Judge Orders `Frightening' Asthma-Drug Memo To Fda

EVERETT - Calling a national pharmaceutical company's memo on the dangers of a widely used asthma drug ``really frightening,'' a Snohomish County Superior Court judge yesterday ordered the document released to the Food and Drug Administration.

``What Mr. Grigg says here is really frightening to me,'' Judge Stuart French said of a Fisons Corp. memorandum on theophylline. The drug, a muscle relaxant used to relieve upper-respiratory ailments such as asthma, can lead to seizures and death in children with viral infections.

``I don't want some kid to suffer because this was not made available to the public,'' the judge said.

The memo was written in 1985 by Cedric Grigg, Fisons' director of medical communications.

French's ruling follows last week's $6.9 million settlement between Fisons and an Everett family whose daughter, Jennifer Pollock, 6, suffered seizures and brain damage after taking Somophyllin, Fisons' brand name for the drug theophylline.

In agreeing to the settlement, the Massachusetts company didn't admit any wrongdoing.

But attorneys for the Pollocks and the girl's pediatrician, James Klicpera, contend the company hasn't made Somophyllin's dangers known to the public and the FDA, and they asked that Grigg's memo be released to prove that contention.

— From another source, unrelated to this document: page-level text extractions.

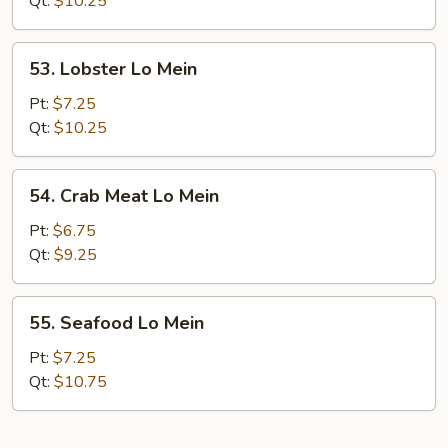
Qt:
$10.25
Mein
53.
53. Lobster Lo Mein
Lobster
Lo
Pt:
$7.25
Mein
Qt:
$10.25
54.
54. Crab Meat Lo Mein
Crab
Meat
Pt:
$6.75
Lo
Qt:
$9.25
Mein
55.
55. Seafood Lo Mein
Seafood
Lo
Pt:
$7.25
Mein
Qt:
$10.75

French declined to release the memo to anyone other than the FDA, ruling that Fisons should have a chance to submit written arguments on why it should remain confidential. After the hearing, French said the FDA may release the information in the memo to doctors.

Dr. Klicpera also has sued Fisons, saying the company's failure to adequately warn physicians about the life-threatening side effects of theophylline violates the state Consumer Protection Act and the state Product Liability Act. In addition, he alleges the company is guilty of fraudulent misrepresentation.

Fisons, however, contends it was Klicpera's errors in using the drug that caused Jennifer, suffering from a respiratory lung condition caused by her premature birth, to have seizures in 1986 that left her severely retarded. The civil suit between Klicpera and Fisons on those charges is scheduled to start May 29.

In court yesterday, Klicpera's attorney called Grigg's 1985 memo a ``smoking gun'' that showed Fisons hid important information from Klicpera until this year, when the company was compelled to disclose it under court order.

Attorneys for Fisons, however, characterized the memo as an inaccurate marketing document written to promote Intal, a drug similar to Somophyllin that doesn't have the same side effects.

Grigg ``made certain statements about theophylline that are not completely accurate,'' said attorney Guy Michelson.

Although Grigg's memo wasn't released to the public, Joel Cunningham, Klicpera's attorney, said it contained a statement that Fisons should consider halting promotion of theophylline.

He said Grigg reported an ``epidemic'' of cases in which children taking theophylline suffered serious problems such as seizures and brain damage.

Cunningham said that when children get viral illnesses, the level of theophylline in their blood can jump precipitously to toxic levels, leading to seizures and, possibly, death.

After the hearing, Michelson said experts expected to testify for Fisons, and even for Klicpera, will say no epidemic existed and that the recommended blood levels for theophylline are approved by the FDA.

He acknowledged Fisons hadn't sent warning letters about the drug's dangers to all doctors but only to about 2,000 considered ``key influential physicians.''

Michelson said the company thought reaching such influential physicians was the best way to alter all physicians' habits in using the drug.

Klicpera, however, says he didn't hear about theophylline's dangers until he received documents Fisons produced under court order in the Pollock case in March.

The Grigg memo and the letters were among 50,000-60,000 Fisons documents now kept private under court order. The warning letters, some of which also were released yesterday, include one written by Grigg in 1981 that warns of reported cases in which blood levels of theophylline jumped to toxic levels in several children when they had a viral illness.

The Klicpera lawsuit is one of three involving theophylline pending in Snohomish and King counties. The two others, both filed in King County, allege, among other things, that Key Pharmaceutical Inc. failed to notify doctors of the potential dangers of its brand of theophylline, called Theo-Dur, in children with viral illnesses.

Daniel Sullivan, an attorney in one of those cases, said he thinks Fisons' documents would show ``what the drug companies knew, when they knew it and why they didn't make it available to the medical profession.''

But Carol Lee Moody, attorney for Key Pharmaceutical, said her client warned physicians of such dangers in the late 1970s and early 1980s.